→ **Задания**:
- 1) Какую рыбу, судя по тексту о масленице, можно было есть в три разрешённых дня поста?
- 2) Допиши продолжение текста о масленице, начиная после его последнего предложения.

→ **Текст**:
•••
Люди раздевались догола на ветру и морозе, крестились и бросались в воду. Одеться им помогали добровольцы из толпы. Находились и сердобольные люди, которые увозили «счастливчиков», избавившихся от грехов.
Старинный русский праздник масленица, на переломе зимы и весны, христианство приурочило к «сырной неделе» перед началом великого поста. Во время этого поста не разрешались увеселения и полагалась только постная пища без мяса, молока, за исключением трех дней, когда можно было есть рыбу, но только мелкую: ершей, чебаков и почему-то налимов. Три дня в школах не учились, а учреждения были закрыты.
Наша семья не признавала поста; ели «скоромное», но утро первого дня масленицы всегда будило меня традиционными запахами кухни: там пеклись гречневые блины, стряпали пироги и варили в масле хворост. По вечерам семьями ходили в гости.
•••
→ **Исходные данные**:
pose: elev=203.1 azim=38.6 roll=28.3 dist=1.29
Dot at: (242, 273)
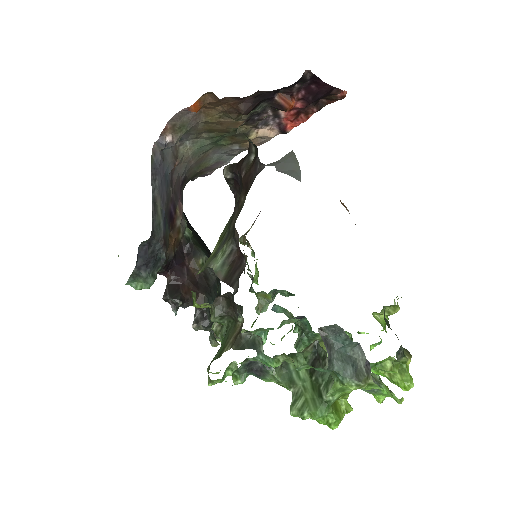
•••
→ **Ответы**:
- 1) Только мелкую: ершей, чебаков и налимов.

- 2)
Молодежь на коньках каталась на городском пруду и на санках или на листах фанеры с катушек, которые строили еще летом, деревянные, высокие, а зимой обливали водой и делали ледяными.
Все три дня на главной улице Барнаула устраивались катания на лошадях. В санях, розвальнях и в кошевах жители съезжались на Пушкинскую улицу и начиная от реального училища ехали друг за другом до Оби. Там поворачивали и ехали по той же улице обратно с песнями, гармошками, звоном колокольчиков и бубенцов под дугами и на шеях лошадей. Как на свадьбу, лошади, сбруя, дуги разукрашивались лентами и бумажными цветами. Сзади на сани набрасывались ковры. К полудню на Пушкинской улице скапливалось так много подвод, что образовывалось два потока друг другу навстречу. Вновь приезжающим из соседних улиц и переулков приходилось ждать, пока не появится перерыв в сплошном потоке, чтобы заехать и влиться в праздничное катание. У кого не было собственной лошади, нанимали извозчиков. Молодежь складывалась и нанимала ямщицкие тройки с обширными кошевами, ехали в них с песнями и даже умудрялись плясать.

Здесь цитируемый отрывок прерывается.